Mais à partir du 13 novembre, date de la première conférence panafricaine des ministres des Finances et des gouverneurs des Banques centrales, réunie à Tunis à l’initiative du président de la Banque africaine de développement (BAD), Donald Kaberuka, le monde entier prend conscience de la gravité de la situation. Une estimation est donnée : le taux de croissance économique prévu initialement à 6,5 % en 2009 tomberait à un peu moins de 5 %. Les argentiers décident à Tunis de désigner, parmi eux, un comité de dix ministres chargé d’évaluer avec plus de précision les conséquences sur le continent. Ce comité tient une première séance de travail (16 janvier) au Cap, en Afrique du Sud, et une deuxième (10 mars) à Dar es-Salaam, en Tanzanie. C’est là qu’il met la dernière main au document final qui sera remis le 1er avril au Premier ministre britannique, Gordon Brown, à la veille du sommet du G20 de Londres. Ce rapport de 27 pages (version française) analyse « l’impact de la crise sur les économies africaines » et fait une série de recommandations pour « maintenir la croissance et poursuivre la réduction de la pauvreté ».
Une crise « importée »
Que dit ce rapport ? Alors que le continent avait, pour une fois, enclenché un programme de redressement et de réformes quasi général, réalisant un taux de croissance de 6 % par an en moyenne de 2004 à 2008, voilà que la crise « importée » va briser cet élan avec un taux de 2,8 % en 2009. Cette réduction de moitié réduit à néant l’amélioration espérée du revenu par habitant en raison d’une croissance démographique du même ordre. Selon l’estimation de la Banque mondiale, le nombre de pauvres (ceux qui vivent avec l’équivalent local de 1,25 dollar par jour) va augmenter de 10 % pour atteindre 550 millions de personnes. Les familles africaines qui survivent grâce à l’argent envoyé par les migrants vont perdre au total 1 milliard de dollars en 2009 sur un total de 20 milliards reçus en 2008, selon une étude publiée en mars dernier. Moins de ressources, cela signifie moins de repas, moins d’enfants à l’école, moins de soins… « La crise emportera avec elle entreprises, mines, emplois, revenus et moyens d’existence. En Afrique, pas moins qu’ailleurs, le temps presse et l’adoption de mesures décisives ne peut plus attendre », explique le rapport remis aux dirigeants du G20.

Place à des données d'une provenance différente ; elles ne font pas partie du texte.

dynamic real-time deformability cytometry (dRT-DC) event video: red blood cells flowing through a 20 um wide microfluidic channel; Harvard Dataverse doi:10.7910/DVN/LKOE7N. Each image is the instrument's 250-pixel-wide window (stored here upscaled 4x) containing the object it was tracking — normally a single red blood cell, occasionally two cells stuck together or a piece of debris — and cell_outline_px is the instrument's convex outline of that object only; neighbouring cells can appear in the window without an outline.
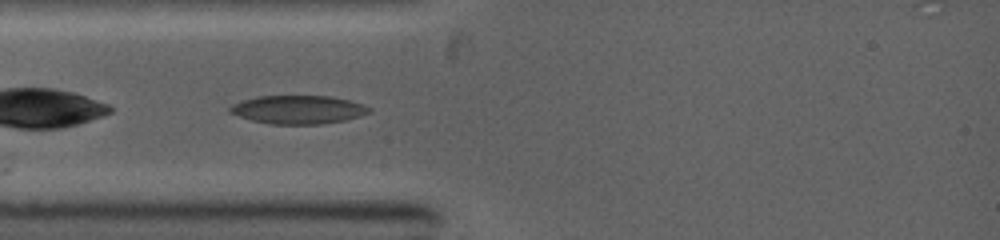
{"species": "common noctule bat (a hibernating species)", "species_latin": "Nyctalus noctula", "temperature_condition": "warm", "stored_images_in_passage": 28, "camera_frame_rate_fps": 5000, "um_per_image_px": 0.085, "animal": {"sex": "female", "body_mass_g": 19.0, "forearm_length_mm": 53.3}, "frame": {"image": 1, "passage_image": 3, "time_ms": 0.4, "image_size_px": [1000, 240], "cell_outline_px": [[372, 112], [360, 116], [344, 120], [320, 124], [268, 124], [252, 120], [228, 112], [228, 108], [232, 104], [256, 96], [332, 96], [364, 104], [372, 108]], "centroid_in_image_um": [25.36, 9.31], "position_along_channel_um": 59.6, "area_um2": 23.12}}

Les pays riches ont pu mobiliser en un temps record plusieurs centaines de milliards de dollars au profit de leurs citoyens et de leurs entreprises. L’Afrique demande, en tant que victime collatérale, qu’une part infime (0,7 % du PIB mondial) lui soit consacrée. Grâce à la relance des années 2000, le flux des capitaux privés à destination de l’Afrique a doublé, passant à 60 milliards de dollars en 2008. Mais la contraction des investissements et la faible liquidité des marchés menacent de le ramener à moins de 30 milliards en 2009. Une quinzaine de grands projets sont déjà concernés, souligne le rapport. Ils sont reportés sine die « à des temps meilleurs ». On cite des raffineries en Algérie et au Soudan, des centrales électriques au Botswana et en Éthiopie, des autoroutes à péage au Kenya et au Sénégal, des aéroports, des ports. On annonce des fermetures de mines et d’usines (textiles, sidérurgiques, mécaniques) un peu partout sur le continent.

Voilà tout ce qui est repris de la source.